Justice Fueling Mercy
All of that makes his mercy all the more stunning. The terrifying flames of justice don’t undermine his mercy, but illuminate and enflame it. “The Lord waits to be gracious to you, and therefore he exalts himself to show mercy to you. For the Lord is a God of justice.” But they were despising his word and trusting in oppression and perverseness — how could he be both just and gracious to them? How could he bless the ones who cursed and despised him?
By becoming the curse they deserved. Revel, again, in the familiar and shocking story of how justice and mercy meet:
All have sinned and fall short of the glory of God, and are justified by his grace as a gift, through the redemption that is in Christ Jesus, whom God put forward as a propitiation by his blood, to be received by faith. This was to show God’s righteousness, because in his divine forbearance he had passed over former sins. It was to show his righteousness at the present time, so that he might be just and the justifier of the one who has faith in Jesus. (Romans 3:23–26)
“The wooden beams outside Jerusalem frame the wondrous marriage between justice and mercy.”
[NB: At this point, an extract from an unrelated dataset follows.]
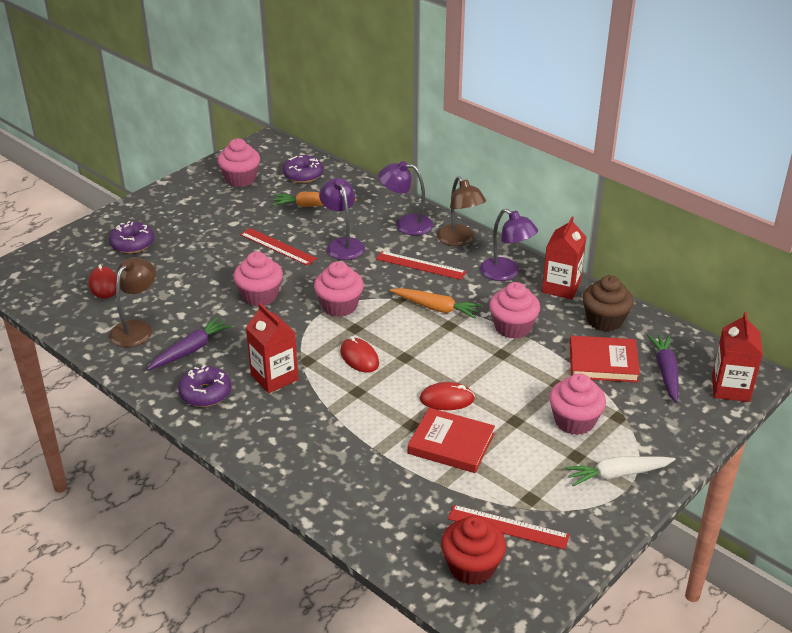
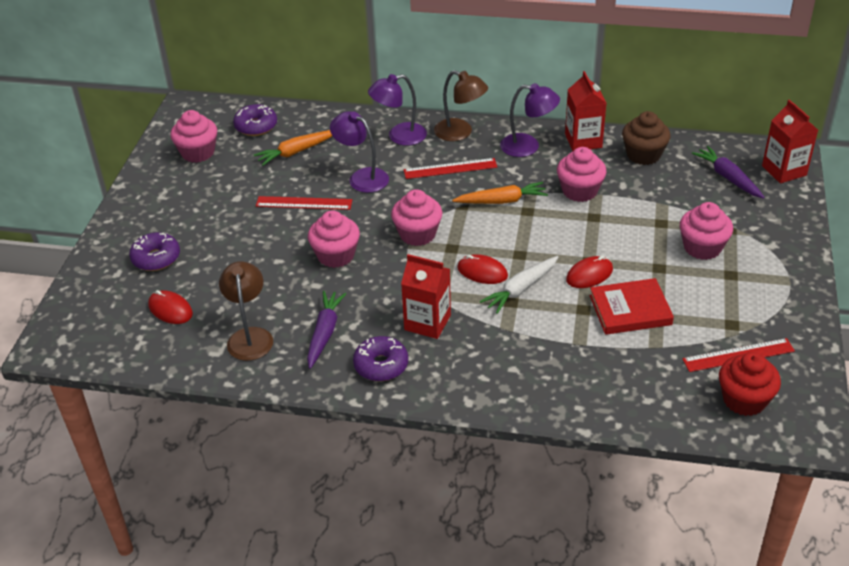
camera: 30 degrees left, 5 degrees up
white carrot [564,456,676,487] -> white carrot moved to [480,256,558,314]
red book [570,336,640,383] -> none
The wooden beams outside Jerusalem frame the wondrous marriage between justice and mercy. Through the cross, God is both just and justifier, both just and merciful. On that dark and bloody hill, the terrifying justice of God became a servant of mercy for all who would believe. In Christ, justice is no longer a threat, but a refuge. All the sovereign power that would have ruined us now promises to protect us. “‘In overflowing anger for a moment I hid my face from you,’” Isaiah 54:8 says, “‘but with everlasting love I will have compassion on you,’ says the Lord, your Redeemer.”
How could we feel the full weight of his mercy toward us if we tend to ignore or marginalize the fury of his justice?
Justice and Mercy for Me?
We know all of this about our God, and yet some reading this still struggle to believe that God will be so merciful. The guilt and shame they carry make everyday life feel heavy. They hate their sin, and have made efforts to be done with it, but are back on their knees, again and again, bearing the same painfully familiar confessions. The mercy they thought they’d found feels further and further from reality. Could God really forgive and love someone like me?
Others reading this, however, struggle to believe justice really will be done. Some days, it feels like their whole lives have been one long heart-rending headline. They watch the godless enjoy comfort, success, and prosperity, while they suffer for their faithfulness. They cling to the promise that everything will eventually be made right, but they search the corners and crevices of their lives in vain for evidence it might be so. And if they muster the courage to raise their eyes above their own plight, they see many more suffering in horrible, unjust ways. Could God possibly make anything good of all this pain and injustice?
We struggle to embrace the justice of God because we don’t trust him to fully deal with sins against us. We struggle to embrace the mercy of God because we don’t trust him to fully deal with sins done by us. To both groups, the bloody cross and the empty tomb stubbornly say, he can, he has, and he will. He will surely bring justice to completion. No stone in your life will go unturned. Every sin against you will be brought into the light and made right. Justice himself will call wickedness to account until he finds none (Psalm 10:15).
And in the meantime, he will not break a bruised reed. He won’t quench a smoldering wick. His mercy is as wide and deep as you are sinful. Our God is far more just than we realize, and far more merciful than we can now imagine.